Effect of microstructure on functional force and air explosion performance of CL-20-based aluminum-containing explosive

Abstract

A solvent–non-solvent approach was used to create a CL-20-based aluminum-containing explosive with a composite structure. The SEM results demonstrate that the aluminum powder is equally embedded on the surface of the CL-20 crystal in the CL-20/Al explosive with a composite structure but the aluminum powder in the mechanically mixed CL-20/Al explosive is agglomerated and spread unevenly.
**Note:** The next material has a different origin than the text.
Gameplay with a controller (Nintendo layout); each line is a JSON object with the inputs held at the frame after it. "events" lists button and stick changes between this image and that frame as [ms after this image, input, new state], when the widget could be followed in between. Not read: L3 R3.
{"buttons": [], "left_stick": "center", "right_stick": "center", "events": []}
The maximum expansion velocity of the composite structure CL-20/Al explosive was 17.74% higher than that of the mechanically mixed explosive in the cylinder test, and the acceleration ability of the CL-20/Al explosive with a composite structure to the cylinder wall is superior to that of the mechanically mixed explosive. In the air explosion test, the shock wave overpressure and impulse of the CL-20/Al explosive with a composite structure are superior to those of the mechanically mixed explosive, but as the distance increases, the gap between the two explosives gradually narrows until it is flat. The results of interfacial particle velocity show that the length of the reaction zone and duration of CL-20/Al explosives with composite structures are longer than those of mechanically mixed structures, and the interfacial particle velocity of CL-20/Al explosives with composite structures is higher than that of mechanically mixed structures.